Copyright © David Lown 2001-2017. All rights reserved.
Embedded into the grey paving stones of the Piazza del Duomo, a few metres beyond the east end of the cathedral, is a large circular slab of white marble. However, the marble has no inscription to explain why it is there!
The explanation lies in an event which took place one stormy winter's night in the month of January 1601. While a thunderstorm was raging over the city, lightning struck the lantern, the twenty-metre high structure, which sits atop the cathedral's dome. The gilded copper orb and cross, which crowns the lantern, came crashing to the ground along with large chunks of the lantern itself.

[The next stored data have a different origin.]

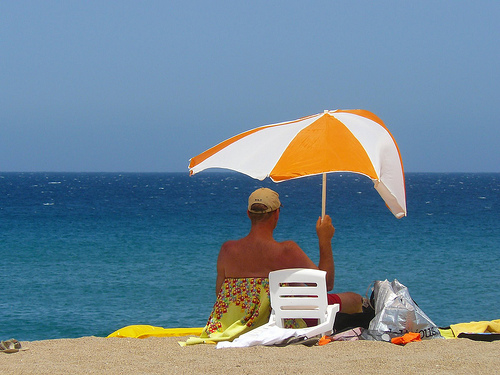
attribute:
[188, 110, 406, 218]
umbrella — white, orange, yellow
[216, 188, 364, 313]
man — without shirt, tanned, by himself, trying to not tan, caucasian, sitting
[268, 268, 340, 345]
beach chair — white, small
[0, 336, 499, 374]
sand — tan, brown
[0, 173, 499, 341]
water — ocean, blue, calm, blue green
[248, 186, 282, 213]
hat — yellow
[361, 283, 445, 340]
bag — silver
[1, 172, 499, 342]
ocean — blue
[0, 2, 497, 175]
sky — clear, with no clouds, blue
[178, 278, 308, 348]
beach towel — green, flowered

The orb had been added to the cathedral in 1468 by Andrea del Verrocchio. This was no mean feat, given that it is 2.5 metres wide, weighs two tons and had to be hoisted to a height of 107 metres (350 feet).
The Grand Duke Ferdinando I entrusted the reconstruction of the lantern to Alessandro Allori, Bernardo Buontalenti and Gherardo Mechini, specifying that it was to be rebuilt exactly as it was before.
The lantern was duly repaired and the orb and cross were replaced on October 21st 1602. The spot where they had hit the ground was marked by the white marble disc that we see today. However, for some reason, no inscription was added.